» Problem: Please reproduce the data exactly, though every picture must stay out.

Stored data entries
::::

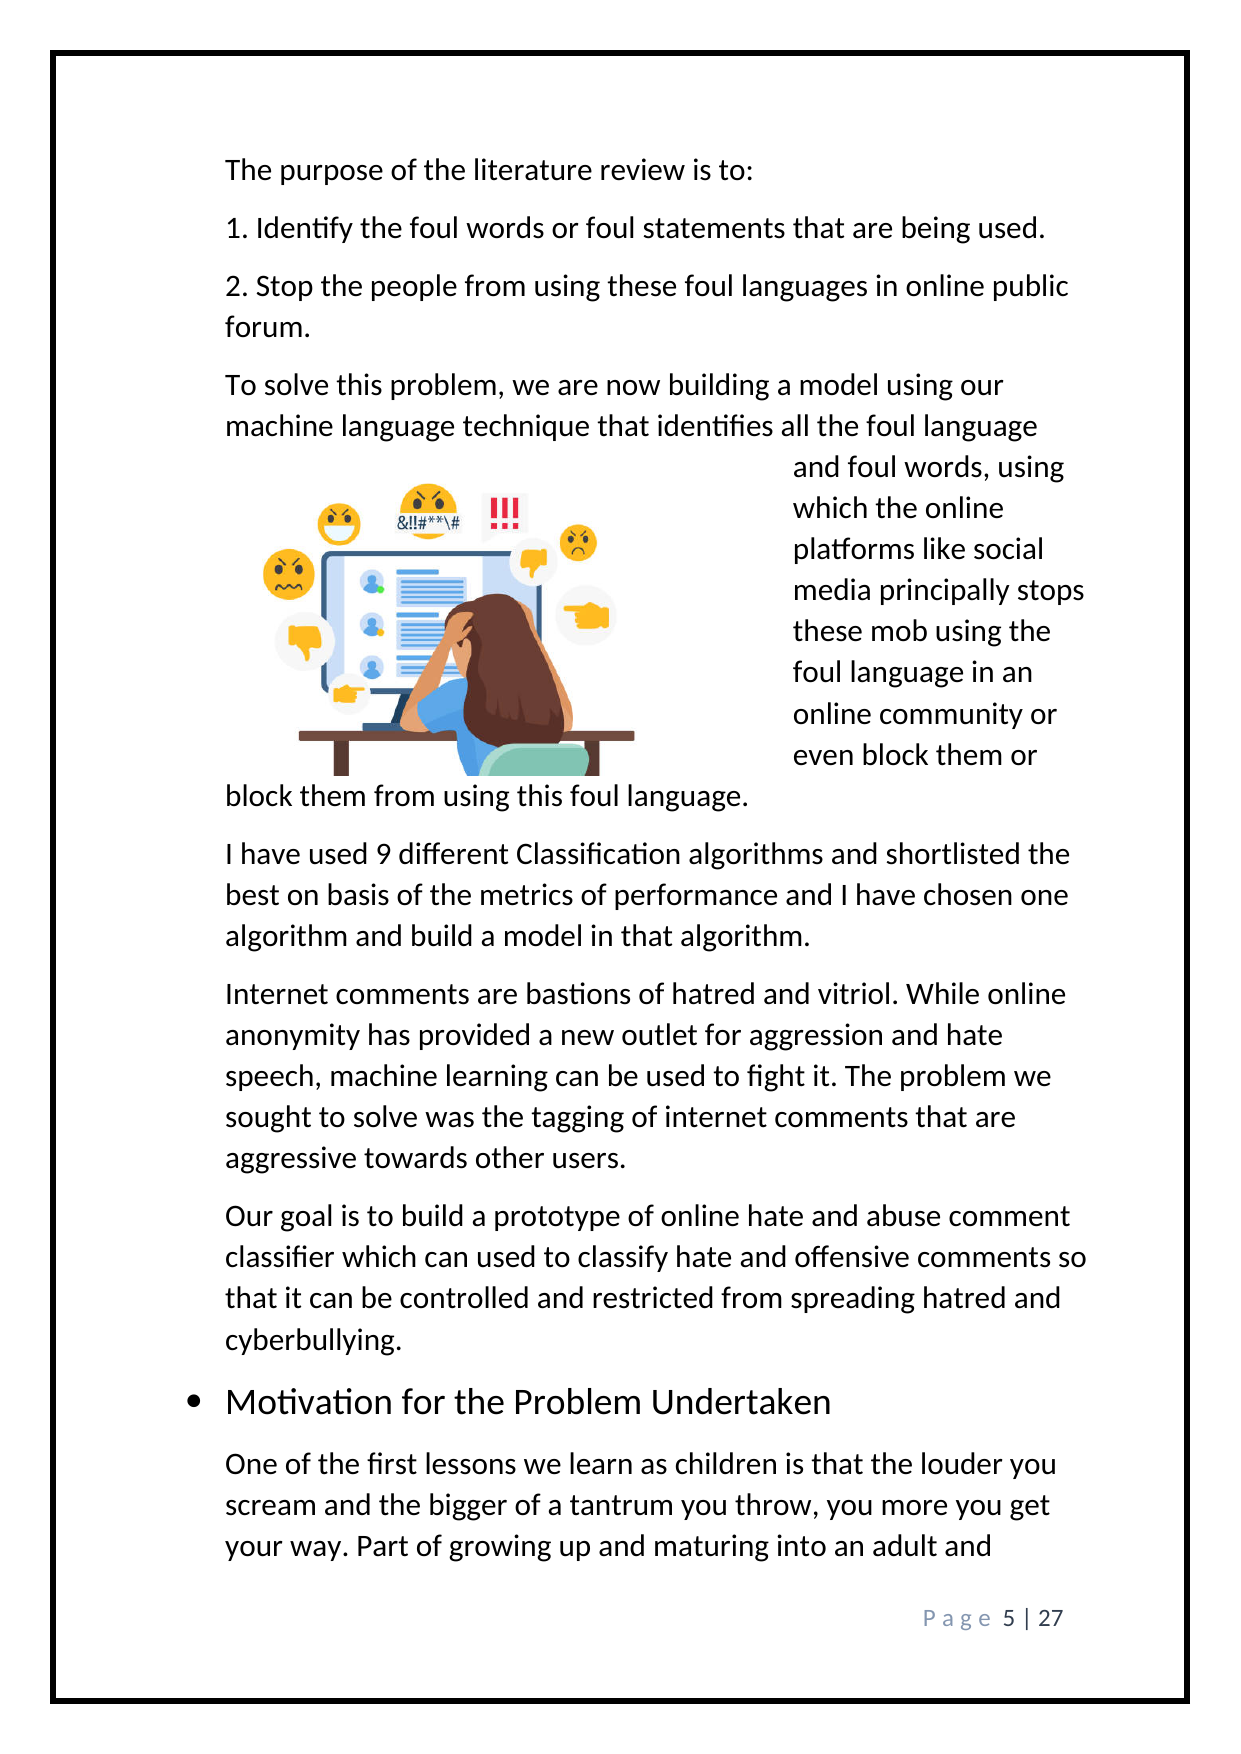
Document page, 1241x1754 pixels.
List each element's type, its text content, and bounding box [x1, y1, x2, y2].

picture [217, 458, 699, 774]
text Internet comments are bastions of hatred and vitriol. While online anonymity has provided a new outlet for aggression and hate speech, machine learning can be used to fight it. The problem we sought to solve was the tagging of internet comments that are aggressive towards other users. [225, 974, 1090, 1177]
text Our goal is to build a prototype of online hate and abuse comment classifier which can used to classify hate and offensive comments so that it can be controlled and restricted from spreading hatred and cyberbullying. [225, 1196, 1090, 1358]
text The purpose of the literature review is to: [225, 150, 1090, 188]
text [225, 1444, 1090, 1564]
list Motivation for the Problem Undertaken [187, 1378, 1090, 1423]
text 2. Stop the people from using these foul languages in online public forum. [225, 266, 1090, 345]
text 1. Identify the foul words or foul statements that are being used. [225, 208, 1090, 246]
text To solve this problem, we are now building a model using our machine language technique that identifies all the foul language and foul words, using which the online platforms like social media principally stops these mob using the foul language in an online community or even block them or block them from using this foul language. [225, 364, 1090, 814]
text I have used 9 different Classification algorithms and shortlisted the best on basis of the metrics of performance and I have chosen one algorithm and build a model in that algorithm. [225, 834, 1090, 954]
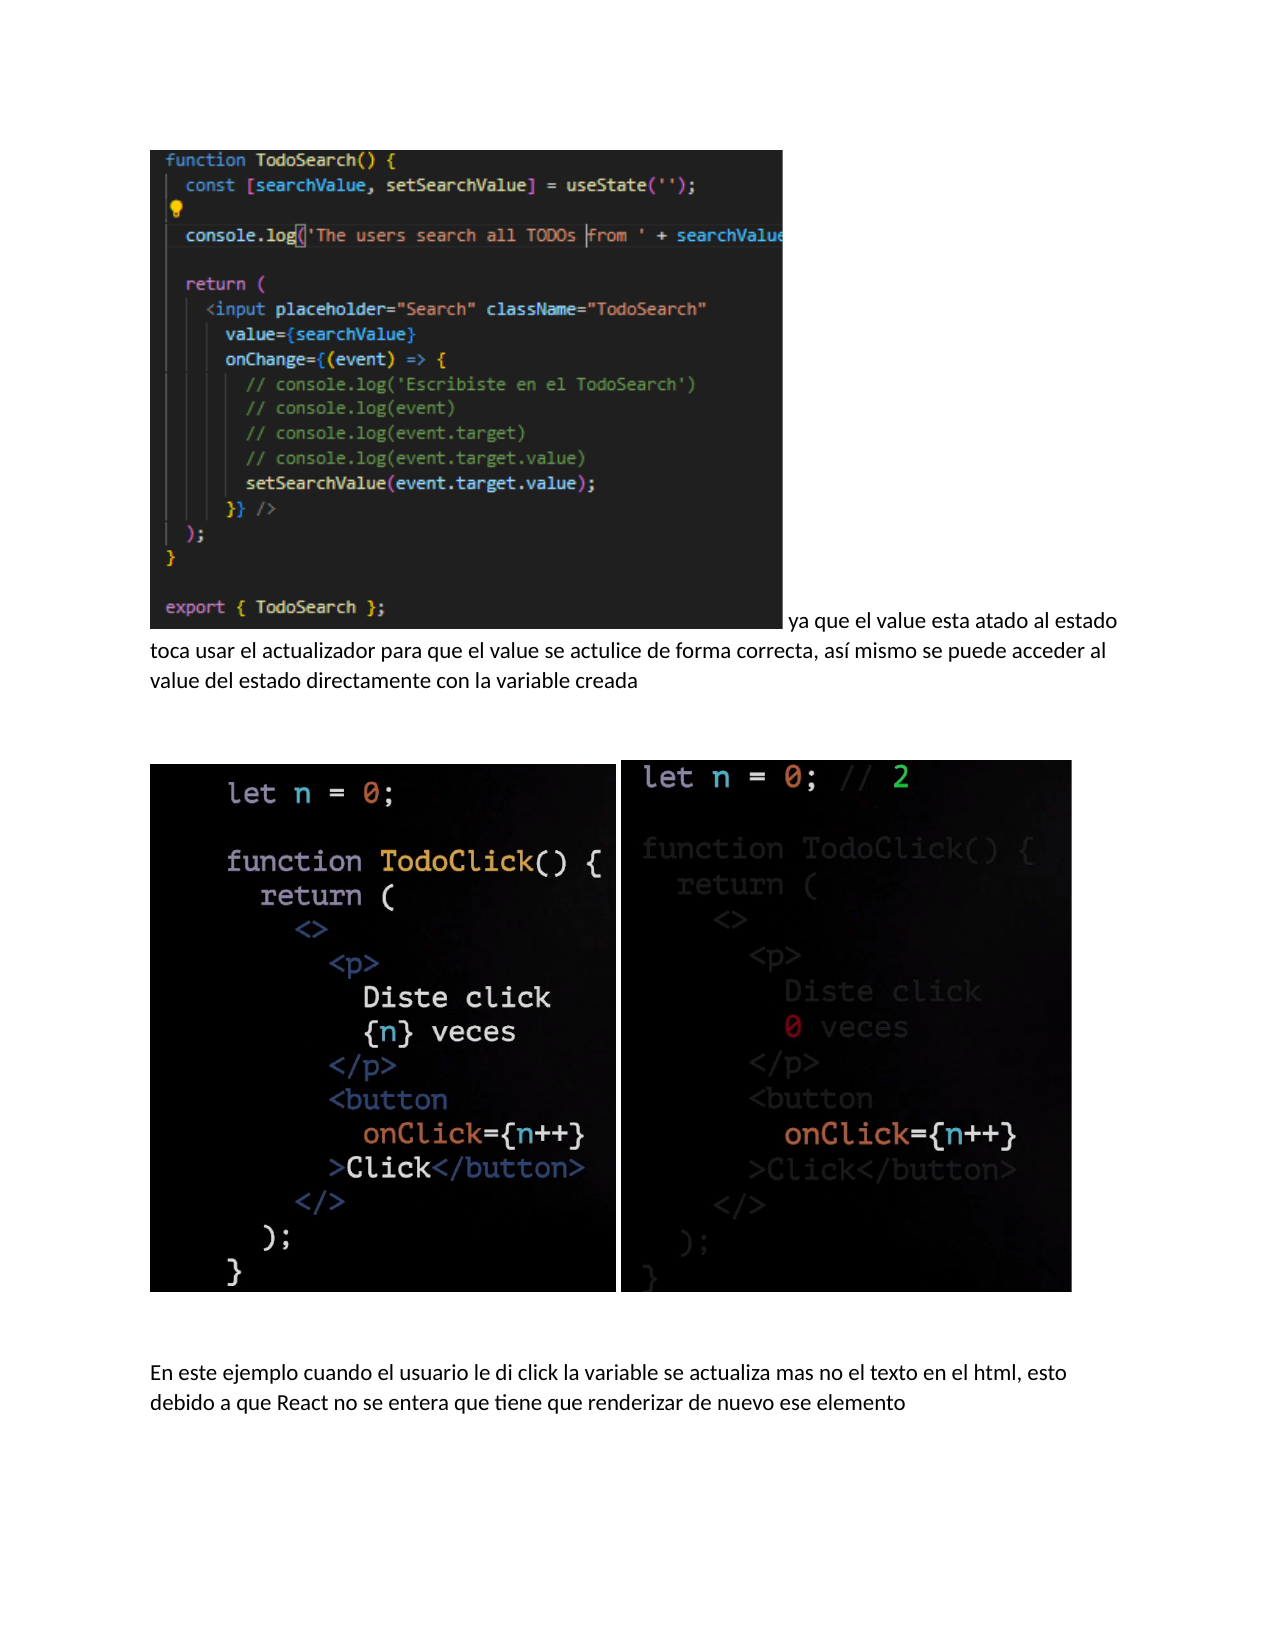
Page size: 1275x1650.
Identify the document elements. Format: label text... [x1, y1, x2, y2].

text ya que el value esta atado al estado toca usar el actualizador para que el value se actulice de forma correcta, así mismo se puede acceder al value del estado directamente con la variable creada [150, 150, 1125, 694]
text En este ejemplo cuando el usuario le di click la variable se actualiza mas no el texto en el html, esto debido a que React no se entera que tiene que renderizar de nuevo ese elemento [150, 1358, 1125, 1416]
picture [621, 760, 1072, 1292]
picture [150, 764, 616, 1292]
picture [150, 150, 783, 629]
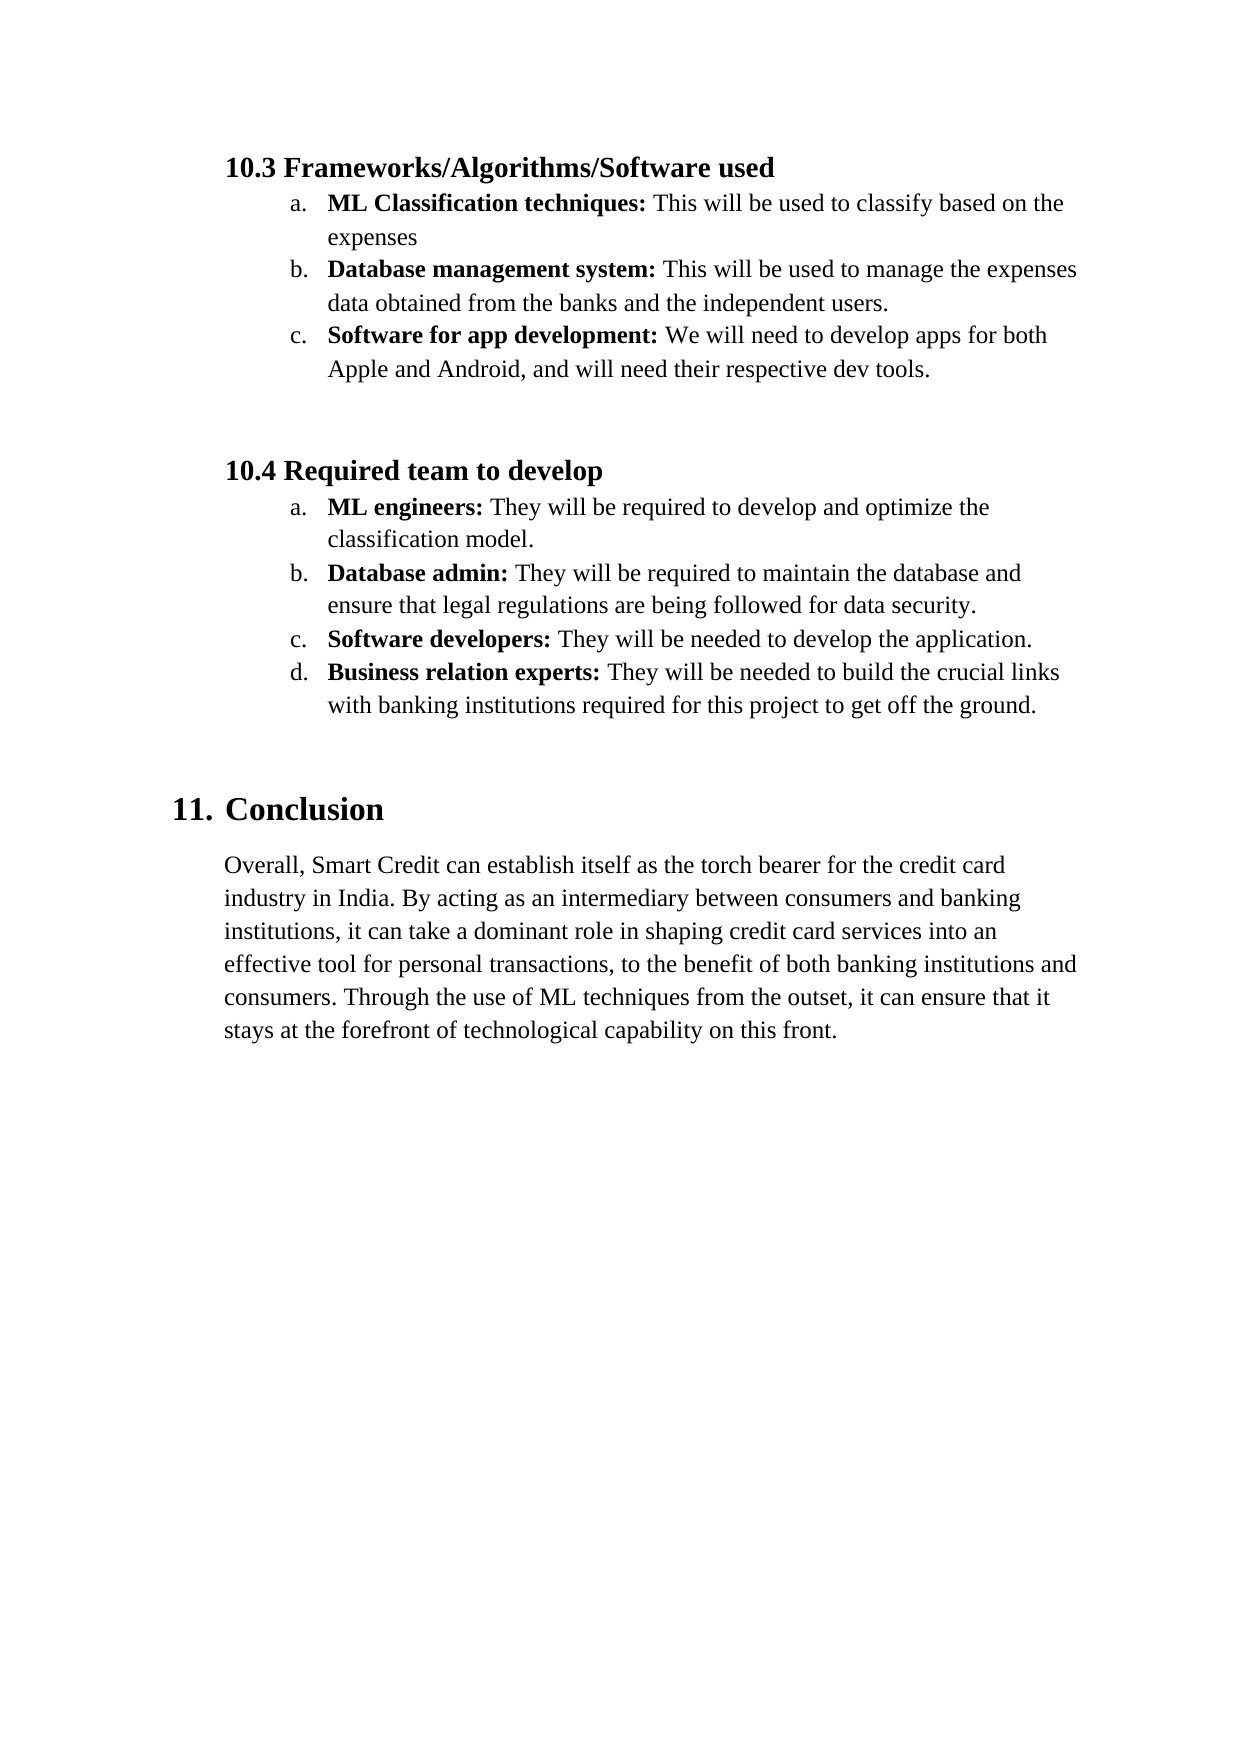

::::

» Result below:
Document page, 1241x1754 pixels.
List each element's type, its text content, and bounding box [x1, y1, x2, y2].

picture [217, 458, 699, 774]
text Internet comments are bastions of hatred and vitriol. While online anonymity has provided a new outlet for aggression and hate speech, machine learning can be used to fight it. The problem we sought to solve was the tagging of internet comments that are aggressive towards other users. [225, 974, 1090, 1177]
text Our goal is to build a prototype of online hate and abuse comment classifier which can used to classify hate and offensive comments so that it can be controlled and restricted from spreading hatred and cyberbullying. [225, 1196, 1090, 1358]
text The purpose of the literature review is to: [225, 150, 1090, 188]
text [225, 1444, 1090, 1564]
list Motivation for the Problem Undertaken [187, 1378, 1090, 1423]
text 2. Stop the people from using these foul languages in online public forum. [225, 266, 1090, 345]
text 1. Identify the foul words or foul statements that are being used. [225, 208, 1090, 246]
text To solve this problem, we are now building a model using our machine language technique that identifies all the foul language and foul words, using which the online platforms like social media principally stops these mob using the foul language in an online community or even block them or block them from using this foul language. [225, 364, 1090, 814]
text I have used 9 different Classification algorithms and shortlisted the best on basis of the metrics of performance and I have chosen one algorithm and build a model in that algorithm. [225, 834, 1090, 954]
Page size: 1275x1650.
Identify the document elements. Format: label text... [x1, y1, x2, y2].

text ya que el value esta atado al estado toca usar el actualizador para que el value se actulice de forma correcta, así mismo se puede acceder al value del estado directamente con la variable creada [150, 150, 1125, 694]
text En este ejemplo cuando el usuario le di click la variable se actualiza mas no el texto en el html, esto debido a que React no se entera que tiene que renderizar de nuevo ese elemento [150, 1358, 1125, 1416]
picture [621, 760, 1072, 1292]
picture [150, 764, 616, 1292]
picture [150, 150, 783, 629]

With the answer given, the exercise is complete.